Wednesday, July 18, 2012

GOP War in District 4: Challenger Collins Says Supervisor Ray Carroll Is "Too Comfortable in His Chair"

Posted By on Wed, Jul 18, 2012 at 3:30 PM

Republican Sean Collins lit into Pima County Supervisor Ray Carroll at yesterday’s Pima County Republican Club luncheon.

Sean Collins
  • Sean Collins
Collins, who hopes to unseat Carroll in the Aug. 28 GOP primary in District 4, had a long list of complaints about Pima County government in general and Carroll in particular.

Among Collins' gripes: Carroll had been registered as a Democrat in the 1990s before switching to the Republican Party. Carroll has led opposition to the Rosemont Mine. He hasn’t done enough to create jobs. He doesn’t work hard enough and ignores Republican voters except during election season. He hasn’t fixed enough potholes and has supported putting water stations in the desert to help migrant border crossers who are dying of thirst. He has supported the purchase of open space and has hamstrung developers with too many impact fees.

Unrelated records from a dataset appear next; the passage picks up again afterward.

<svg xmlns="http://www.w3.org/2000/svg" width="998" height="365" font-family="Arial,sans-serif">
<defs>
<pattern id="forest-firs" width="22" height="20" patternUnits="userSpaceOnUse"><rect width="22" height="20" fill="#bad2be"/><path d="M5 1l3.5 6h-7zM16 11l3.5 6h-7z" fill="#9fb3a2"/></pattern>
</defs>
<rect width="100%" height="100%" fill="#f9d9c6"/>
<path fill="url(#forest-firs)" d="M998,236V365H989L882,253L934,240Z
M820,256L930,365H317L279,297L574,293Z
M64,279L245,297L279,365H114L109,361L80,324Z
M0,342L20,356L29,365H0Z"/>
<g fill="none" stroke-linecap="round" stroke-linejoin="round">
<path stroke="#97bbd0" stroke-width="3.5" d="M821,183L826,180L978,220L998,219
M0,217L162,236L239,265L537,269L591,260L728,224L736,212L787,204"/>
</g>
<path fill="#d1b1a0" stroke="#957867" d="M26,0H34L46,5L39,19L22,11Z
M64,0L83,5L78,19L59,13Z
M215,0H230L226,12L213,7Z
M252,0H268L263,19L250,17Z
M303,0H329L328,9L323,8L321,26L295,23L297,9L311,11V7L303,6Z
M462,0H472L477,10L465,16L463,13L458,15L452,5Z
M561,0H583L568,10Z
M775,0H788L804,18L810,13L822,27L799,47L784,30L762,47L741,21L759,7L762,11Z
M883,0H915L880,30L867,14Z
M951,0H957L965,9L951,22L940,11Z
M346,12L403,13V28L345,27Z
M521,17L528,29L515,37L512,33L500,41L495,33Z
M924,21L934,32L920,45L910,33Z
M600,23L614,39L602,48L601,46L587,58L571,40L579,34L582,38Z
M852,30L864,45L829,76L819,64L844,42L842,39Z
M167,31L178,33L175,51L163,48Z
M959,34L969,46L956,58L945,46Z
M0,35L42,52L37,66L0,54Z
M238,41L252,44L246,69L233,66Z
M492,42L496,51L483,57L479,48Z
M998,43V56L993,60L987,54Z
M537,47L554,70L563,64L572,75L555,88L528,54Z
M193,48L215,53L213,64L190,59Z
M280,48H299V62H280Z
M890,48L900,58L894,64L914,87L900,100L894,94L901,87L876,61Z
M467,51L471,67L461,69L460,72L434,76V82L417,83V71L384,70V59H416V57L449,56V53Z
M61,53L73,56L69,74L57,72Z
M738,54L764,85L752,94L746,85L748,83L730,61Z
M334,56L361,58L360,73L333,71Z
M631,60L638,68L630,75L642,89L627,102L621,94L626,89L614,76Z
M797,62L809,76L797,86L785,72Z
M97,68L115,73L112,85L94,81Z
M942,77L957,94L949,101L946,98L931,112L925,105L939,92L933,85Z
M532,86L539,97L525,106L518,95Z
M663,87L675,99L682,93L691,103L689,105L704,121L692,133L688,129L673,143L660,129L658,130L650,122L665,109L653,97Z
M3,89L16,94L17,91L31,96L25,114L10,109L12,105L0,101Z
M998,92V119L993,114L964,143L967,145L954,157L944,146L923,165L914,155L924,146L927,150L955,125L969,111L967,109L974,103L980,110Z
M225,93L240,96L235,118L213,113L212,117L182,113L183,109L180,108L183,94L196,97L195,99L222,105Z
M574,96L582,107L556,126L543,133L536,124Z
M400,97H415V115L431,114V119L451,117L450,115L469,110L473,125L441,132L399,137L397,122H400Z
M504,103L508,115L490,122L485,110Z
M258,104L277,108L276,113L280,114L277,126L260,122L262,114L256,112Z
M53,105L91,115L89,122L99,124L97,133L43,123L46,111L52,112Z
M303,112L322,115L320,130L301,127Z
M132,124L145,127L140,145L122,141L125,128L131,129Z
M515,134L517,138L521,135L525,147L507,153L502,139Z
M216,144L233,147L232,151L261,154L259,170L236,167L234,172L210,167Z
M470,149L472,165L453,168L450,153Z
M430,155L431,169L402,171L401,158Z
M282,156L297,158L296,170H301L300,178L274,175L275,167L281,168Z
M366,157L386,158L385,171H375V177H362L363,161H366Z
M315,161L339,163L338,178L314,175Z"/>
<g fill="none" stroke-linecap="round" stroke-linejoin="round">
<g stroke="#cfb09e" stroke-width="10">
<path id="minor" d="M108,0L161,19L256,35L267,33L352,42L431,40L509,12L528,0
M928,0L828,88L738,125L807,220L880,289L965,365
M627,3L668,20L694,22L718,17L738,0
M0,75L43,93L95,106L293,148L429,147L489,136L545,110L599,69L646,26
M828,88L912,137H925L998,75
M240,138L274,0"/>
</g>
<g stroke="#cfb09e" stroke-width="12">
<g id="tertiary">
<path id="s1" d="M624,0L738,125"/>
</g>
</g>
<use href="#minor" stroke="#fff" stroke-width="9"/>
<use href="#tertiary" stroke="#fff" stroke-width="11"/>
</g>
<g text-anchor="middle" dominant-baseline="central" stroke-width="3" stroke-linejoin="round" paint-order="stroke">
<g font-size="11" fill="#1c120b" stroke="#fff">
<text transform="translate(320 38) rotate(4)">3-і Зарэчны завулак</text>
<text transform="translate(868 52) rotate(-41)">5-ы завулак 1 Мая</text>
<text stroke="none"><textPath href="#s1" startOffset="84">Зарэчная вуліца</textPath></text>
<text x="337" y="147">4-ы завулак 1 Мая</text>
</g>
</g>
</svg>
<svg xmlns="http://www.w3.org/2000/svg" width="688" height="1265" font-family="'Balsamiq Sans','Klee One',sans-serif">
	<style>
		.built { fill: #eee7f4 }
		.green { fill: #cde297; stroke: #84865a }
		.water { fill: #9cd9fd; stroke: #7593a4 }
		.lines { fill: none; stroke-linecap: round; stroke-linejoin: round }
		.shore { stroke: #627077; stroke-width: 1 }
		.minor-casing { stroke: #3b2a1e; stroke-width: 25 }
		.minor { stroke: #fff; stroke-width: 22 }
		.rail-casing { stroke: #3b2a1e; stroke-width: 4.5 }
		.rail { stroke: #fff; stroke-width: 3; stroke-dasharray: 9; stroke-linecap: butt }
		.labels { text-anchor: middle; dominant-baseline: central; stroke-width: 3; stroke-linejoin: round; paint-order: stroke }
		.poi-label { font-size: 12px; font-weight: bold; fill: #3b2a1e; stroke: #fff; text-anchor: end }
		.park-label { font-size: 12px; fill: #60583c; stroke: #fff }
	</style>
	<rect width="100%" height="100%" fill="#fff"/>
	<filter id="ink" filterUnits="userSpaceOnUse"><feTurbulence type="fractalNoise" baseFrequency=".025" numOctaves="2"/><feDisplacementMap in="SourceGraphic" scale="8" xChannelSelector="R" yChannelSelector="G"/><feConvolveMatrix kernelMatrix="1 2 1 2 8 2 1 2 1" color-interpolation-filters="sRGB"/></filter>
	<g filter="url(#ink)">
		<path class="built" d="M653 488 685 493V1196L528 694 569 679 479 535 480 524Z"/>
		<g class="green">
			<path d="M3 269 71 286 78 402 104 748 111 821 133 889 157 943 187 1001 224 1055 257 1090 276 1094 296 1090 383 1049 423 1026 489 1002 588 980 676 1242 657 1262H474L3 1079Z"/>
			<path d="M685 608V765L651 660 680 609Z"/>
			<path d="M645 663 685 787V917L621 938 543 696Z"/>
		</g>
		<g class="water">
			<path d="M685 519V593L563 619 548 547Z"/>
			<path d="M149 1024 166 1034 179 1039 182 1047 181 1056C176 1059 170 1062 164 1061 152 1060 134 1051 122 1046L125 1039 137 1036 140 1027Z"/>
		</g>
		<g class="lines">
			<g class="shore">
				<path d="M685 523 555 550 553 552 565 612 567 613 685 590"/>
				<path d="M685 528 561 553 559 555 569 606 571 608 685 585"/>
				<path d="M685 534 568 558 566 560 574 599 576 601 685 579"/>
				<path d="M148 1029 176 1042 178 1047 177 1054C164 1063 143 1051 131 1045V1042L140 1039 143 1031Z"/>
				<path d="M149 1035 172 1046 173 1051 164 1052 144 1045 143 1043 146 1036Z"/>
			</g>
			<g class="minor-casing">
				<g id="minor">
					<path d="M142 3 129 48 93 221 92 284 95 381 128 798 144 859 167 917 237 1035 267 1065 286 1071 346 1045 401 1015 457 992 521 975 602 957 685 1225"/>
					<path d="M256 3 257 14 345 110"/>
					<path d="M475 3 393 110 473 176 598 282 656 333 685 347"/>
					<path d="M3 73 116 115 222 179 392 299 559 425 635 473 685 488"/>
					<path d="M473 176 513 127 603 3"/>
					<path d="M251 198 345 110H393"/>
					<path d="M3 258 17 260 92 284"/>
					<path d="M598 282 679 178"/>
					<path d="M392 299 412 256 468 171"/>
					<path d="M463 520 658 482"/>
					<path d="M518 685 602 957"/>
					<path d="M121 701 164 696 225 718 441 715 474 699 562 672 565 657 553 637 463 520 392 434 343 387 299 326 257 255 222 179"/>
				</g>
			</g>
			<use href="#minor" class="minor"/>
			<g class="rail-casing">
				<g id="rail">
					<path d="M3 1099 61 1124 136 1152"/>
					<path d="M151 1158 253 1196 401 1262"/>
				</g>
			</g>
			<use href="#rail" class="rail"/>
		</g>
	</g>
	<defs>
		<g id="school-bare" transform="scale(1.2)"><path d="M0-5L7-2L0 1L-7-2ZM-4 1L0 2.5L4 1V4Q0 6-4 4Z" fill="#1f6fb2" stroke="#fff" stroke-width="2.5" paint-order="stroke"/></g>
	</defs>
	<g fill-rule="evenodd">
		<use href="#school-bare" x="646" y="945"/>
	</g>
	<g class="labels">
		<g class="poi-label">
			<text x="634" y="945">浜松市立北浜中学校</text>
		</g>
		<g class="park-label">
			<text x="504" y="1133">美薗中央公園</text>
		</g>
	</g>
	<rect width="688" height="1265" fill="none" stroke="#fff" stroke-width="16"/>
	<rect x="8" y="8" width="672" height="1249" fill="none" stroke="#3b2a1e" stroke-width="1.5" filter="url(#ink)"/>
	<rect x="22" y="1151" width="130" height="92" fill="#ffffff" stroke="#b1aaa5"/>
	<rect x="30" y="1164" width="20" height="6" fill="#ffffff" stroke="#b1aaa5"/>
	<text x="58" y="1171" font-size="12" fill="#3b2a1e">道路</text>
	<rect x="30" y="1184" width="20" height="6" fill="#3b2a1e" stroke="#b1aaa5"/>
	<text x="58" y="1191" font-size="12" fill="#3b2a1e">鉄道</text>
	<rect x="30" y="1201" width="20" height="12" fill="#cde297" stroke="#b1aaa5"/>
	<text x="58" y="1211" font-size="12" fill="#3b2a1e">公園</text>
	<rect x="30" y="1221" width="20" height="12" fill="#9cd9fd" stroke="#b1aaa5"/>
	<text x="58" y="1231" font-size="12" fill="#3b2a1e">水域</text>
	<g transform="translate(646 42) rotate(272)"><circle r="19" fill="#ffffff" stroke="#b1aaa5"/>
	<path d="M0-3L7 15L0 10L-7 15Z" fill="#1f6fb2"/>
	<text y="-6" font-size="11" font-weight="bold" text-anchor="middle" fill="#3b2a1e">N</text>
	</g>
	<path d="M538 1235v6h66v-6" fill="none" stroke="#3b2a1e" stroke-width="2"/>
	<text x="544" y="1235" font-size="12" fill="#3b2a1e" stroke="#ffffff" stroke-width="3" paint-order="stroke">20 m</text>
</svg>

“The incumbent, my opponent, has been there for 15-plus years and he’s too comfortable in his chair, folks,” said Collins, a retired Air Force veteran who owns a Dairy Queen in Vail.

As Collins (who was followed as a speaker Tuesday by Rosemont Mine CEO Rod Pace) ran through his indictment, Carroll sat among the crowd at a table, a smile regularly crossing his face. He didn’t address the crowd that had assembled for lunch in the back room of El Parador restaurant, although he’s scheduled to be a speaker at the weekly event next month.

But Carroll tells The Weekly he’s been a conservative voice in his representation of District 4, which stretches from the Tanque Verde Valley to Green Valley.

“I’ve got the credentials of a fiscal conservative,” says Carroll, who points to his repeated opposition to a proposed countywide sales tax and his regular votes against County Administrator Chuck Huckelberry’s budgets.

“I’ve led the district on other conservative issues,” Carroll adds. “I’m pro-gun. I’m a devout Catholic who’s pro-life, from conception to natural death.”

But Carroll’s record has left some members of Tuesday crowd unhappy with him.

Pima County Supervisor Ray says hes fought against tax increases.
  • Pima County Supervisor Ray says he's fought against tax increases.
Rebecca Spann, who considered running against Carroll herself, complained that Carroll “votes like a Democrat. … He votes with them more times than he doesn’t.”

“He’s such an intimidating person, Ray is,” Spann added. “I told him, ‘Ray, you need to move on. You need to go write your book or do something else. You’ve been here too long.’ And that was three years ago.”

Other luncheon guests were supportive of Carroll.

Linda Barber, who headed up Evan Mecham’s Southern Arizona gubernatorial office in the late ’80s and served as chairwoman of the Pima County Republican Party from 1988 to 1992, said that she wasn’t taking sides in the race.

But she added that she believed Carroll was a loyal Republican and that Collin’s charges were “not always, 100 percent true.”

“I have to say this about Ray Carroll,” Barber said. “He has always been supportive of this Republican Party and whenever the party has a function, he’s there. … And I think Ray has really held the line on taxes. He’s been the last man standing against the county sales tax that they’ve pushed forward a few times.”

Barber disagrees with Carroll’s opposition to the Rosemont Mine, but says she thinks it’s the first time she’s seen him agree with Huckelberry.

Dick Dale, a local doctor who unsuccessfully ran for the Arizona Legislature in 2004, said that he found Collins to be “a little negative.”

“I like Ray because I’ve known him a long time,” Dale said. “You know, he put so many miles on his truck every year … I think he does talk to his constituents.”